Headquarters records sales all day long, and inventory is reduced. Field offices need to know the new inventory counts instantly so that they don't sell what they don't have.

With these requirements, you'd set up transactional replication with the data pushing from the Publisher at headquarters out to the Subscriber servers at each office as soon as the changes occur. This process assumes that you have a constant connection to each office.

An interesting feature is the ability of the Subscriber to make changes based on received data and send those changes back to the Publisher, called two-way replication.

While you can use transactional replication over disconnected or dial-up methods, it requires a bit more monitoring.

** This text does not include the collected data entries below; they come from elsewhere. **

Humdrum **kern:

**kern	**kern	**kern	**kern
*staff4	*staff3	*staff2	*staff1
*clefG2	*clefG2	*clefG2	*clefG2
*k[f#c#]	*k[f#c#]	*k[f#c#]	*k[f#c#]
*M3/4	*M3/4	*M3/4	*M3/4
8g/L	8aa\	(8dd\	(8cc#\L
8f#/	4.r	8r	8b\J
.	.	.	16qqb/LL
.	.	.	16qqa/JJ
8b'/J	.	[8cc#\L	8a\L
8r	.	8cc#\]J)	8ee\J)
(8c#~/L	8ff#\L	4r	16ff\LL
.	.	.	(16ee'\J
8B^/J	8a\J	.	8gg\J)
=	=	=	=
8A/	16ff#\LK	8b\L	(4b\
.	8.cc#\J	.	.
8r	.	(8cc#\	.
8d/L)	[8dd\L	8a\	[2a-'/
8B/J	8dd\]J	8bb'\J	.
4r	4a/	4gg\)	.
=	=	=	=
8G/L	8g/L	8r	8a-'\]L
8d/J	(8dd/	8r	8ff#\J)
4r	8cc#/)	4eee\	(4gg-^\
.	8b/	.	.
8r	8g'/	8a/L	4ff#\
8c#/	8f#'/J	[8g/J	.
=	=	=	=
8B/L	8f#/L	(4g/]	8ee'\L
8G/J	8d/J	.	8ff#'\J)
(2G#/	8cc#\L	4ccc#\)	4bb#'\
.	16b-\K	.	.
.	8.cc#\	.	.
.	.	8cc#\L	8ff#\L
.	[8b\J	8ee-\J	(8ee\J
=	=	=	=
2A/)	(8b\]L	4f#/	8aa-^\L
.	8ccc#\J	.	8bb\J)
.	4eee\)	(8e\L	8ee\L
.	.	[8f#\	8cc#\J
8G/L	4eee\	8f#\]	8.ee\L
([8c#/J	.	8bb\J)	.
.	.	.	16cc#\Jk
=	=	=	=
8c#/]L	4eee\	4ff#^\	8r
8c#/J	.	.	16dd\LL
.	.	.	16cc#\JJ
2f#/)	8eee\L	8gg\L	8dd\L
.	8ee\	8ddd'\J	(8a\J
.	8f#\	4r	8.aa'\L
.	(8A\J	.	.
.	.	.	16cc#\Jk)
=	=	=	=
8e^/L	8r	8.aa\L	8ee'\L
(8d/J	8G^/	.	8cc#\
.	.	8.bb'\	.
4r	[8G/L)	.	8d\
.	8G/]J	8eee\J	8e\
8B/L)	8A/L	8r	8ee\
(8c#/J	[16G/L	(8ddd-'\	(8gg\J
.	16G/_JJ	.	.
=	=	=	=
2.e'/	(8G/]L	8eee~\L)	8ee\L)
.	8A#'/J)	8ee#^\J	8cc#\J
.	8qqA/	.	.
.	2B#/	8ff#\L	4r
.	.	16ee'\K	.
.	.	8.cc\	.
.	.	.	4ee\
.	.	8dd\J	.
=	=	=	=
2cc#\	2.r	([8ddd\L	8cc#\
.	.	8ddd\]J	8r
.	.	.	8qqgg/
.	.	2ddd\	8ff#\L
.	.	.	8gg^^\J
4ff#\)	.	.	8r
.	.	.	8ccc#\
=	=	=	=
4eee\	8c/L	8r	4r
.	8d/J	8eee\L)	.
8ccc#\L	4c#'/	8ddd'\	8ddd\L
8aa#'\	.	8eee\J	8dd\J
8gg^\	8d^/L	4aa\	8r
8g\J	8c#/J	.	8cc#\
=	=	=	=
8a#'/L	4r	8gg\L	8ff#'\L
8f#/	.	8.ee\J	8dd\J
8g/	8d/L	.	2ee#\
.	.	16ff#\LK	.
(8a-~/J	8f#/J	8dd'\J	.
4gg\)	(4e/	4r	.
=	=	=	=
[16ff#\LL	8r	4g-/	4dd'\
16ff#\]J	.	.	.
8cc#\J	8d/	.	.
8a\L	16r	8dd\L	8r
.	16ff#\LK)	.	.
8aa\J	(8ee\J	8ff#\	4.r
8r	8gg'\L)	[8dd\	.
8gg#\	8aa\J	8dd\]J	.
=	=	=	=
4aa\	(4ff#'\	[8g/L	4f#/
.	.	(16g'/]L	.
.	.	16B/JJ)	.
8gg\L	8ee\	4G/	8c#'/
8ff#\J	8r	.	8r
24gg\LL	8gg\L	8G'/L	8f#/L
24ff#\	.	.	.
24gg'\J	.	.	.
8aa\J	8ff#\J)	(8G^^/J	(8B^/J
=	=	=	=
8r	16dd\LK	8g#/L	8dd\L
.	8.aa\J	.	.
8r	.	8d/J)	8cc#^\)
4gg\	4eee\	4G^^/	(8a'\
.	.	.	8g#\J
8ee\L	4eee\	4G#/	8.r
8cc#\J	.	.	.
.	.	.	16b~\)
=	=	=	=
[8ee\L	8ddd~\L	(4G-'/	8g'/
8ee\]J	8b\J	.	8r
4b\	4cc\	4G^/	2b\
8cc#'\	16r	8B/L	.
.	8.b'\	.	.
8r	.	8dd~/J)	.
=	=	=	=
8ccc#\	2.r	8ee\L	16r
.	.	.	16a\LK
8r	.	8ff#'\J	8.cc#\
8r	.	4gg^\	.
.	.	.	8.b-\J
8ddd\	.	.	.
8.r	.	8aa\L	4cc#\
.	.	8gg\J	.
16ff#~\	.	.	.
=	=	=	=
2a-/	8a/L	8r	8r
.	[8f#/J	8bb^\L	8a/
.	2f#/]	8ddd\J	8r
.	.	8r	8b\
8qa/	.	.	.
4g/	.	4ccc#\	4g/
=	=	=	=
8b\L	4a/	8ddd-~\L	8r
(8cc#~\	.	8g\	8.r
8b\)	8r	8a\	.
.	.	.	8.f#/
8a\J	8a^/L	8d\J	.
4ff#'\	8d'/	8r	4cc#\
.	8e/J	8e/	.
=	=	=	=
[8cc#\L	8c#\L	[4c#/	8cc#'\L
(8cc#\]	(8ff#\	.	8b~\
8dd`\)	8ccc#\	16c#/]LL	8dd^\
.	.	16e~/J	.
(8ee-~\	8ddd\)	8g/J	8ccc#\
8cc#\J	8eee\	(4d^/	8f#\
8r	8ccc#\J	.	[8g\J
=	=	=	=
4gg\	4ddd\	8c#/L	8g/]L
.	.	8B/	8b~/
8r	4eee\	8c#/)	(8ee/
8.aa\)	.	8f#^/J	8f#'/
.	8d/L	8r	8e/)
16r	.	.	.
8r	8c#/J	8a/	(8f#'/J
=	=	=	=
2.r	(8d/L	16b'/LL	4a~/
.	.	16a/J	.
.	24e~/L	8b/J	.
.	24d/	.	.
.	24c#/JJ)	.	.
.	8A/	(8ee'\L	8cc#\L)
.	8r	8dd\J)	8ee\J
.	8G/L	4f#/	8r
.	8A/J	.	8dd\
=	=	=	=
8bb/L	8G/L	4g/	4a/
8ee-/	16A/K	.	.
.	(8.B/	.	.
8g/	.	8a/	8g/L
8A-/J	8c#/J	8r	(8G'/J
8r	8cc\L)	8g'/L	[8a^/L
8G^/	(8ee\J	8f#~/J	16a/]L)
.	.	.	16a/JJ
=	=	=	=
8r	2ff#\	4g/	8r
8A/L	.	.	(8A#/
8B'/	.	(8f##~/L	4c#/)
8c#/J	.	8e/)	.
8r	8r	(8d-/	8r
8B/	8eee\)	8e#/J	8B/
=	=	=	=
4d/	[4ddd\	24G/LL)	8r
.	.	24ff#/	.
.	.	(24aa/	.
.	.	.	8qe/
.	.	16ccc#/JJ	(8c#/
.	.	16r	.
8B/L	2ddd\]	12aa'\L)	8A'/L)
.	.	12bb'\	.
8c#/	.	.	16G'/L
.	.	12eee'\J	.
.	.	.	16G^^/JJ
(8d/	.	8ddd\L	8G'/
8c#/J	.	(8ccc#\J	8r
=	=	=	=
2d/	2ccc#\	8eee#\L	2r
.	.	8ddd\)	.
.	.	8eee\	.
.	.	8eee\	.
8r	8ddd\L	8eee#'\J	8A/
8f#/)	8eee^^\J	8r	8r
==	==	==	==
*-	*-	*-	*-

Merge replication allows two copies of a data set to be synchronized. The toughest thing to decide here is how to handle conflicts, but if your data lends itself to this type of replication, you shouldn't encounter that too often.

The process involves sending an initial snapshot to the replication partner, and at synchronization the two systems accept each other's data. If there is a conflict, you have a lot of options on how to handle them, including setting default options (like Server A always wins) or having the system prompt you for what to do. Let's look at another example.

The sales force tells you that while they enjoy having a copy of the inventory, what they'd really like is to be able to record actual sales information on the spot. To do this, they need to reduce inventory by the sales amount and bill the customer.

To fulfill this requirement, you'd set up merge replication between a database on their laptops and the server. You could replicate only the data from their region if you wish, guaranteeing that they wouldn't see each other's customers.

One thing to keep in mind is that merge replication is the most restricted type—you can't merge-replicate the results of a stored procedure or an indexed view.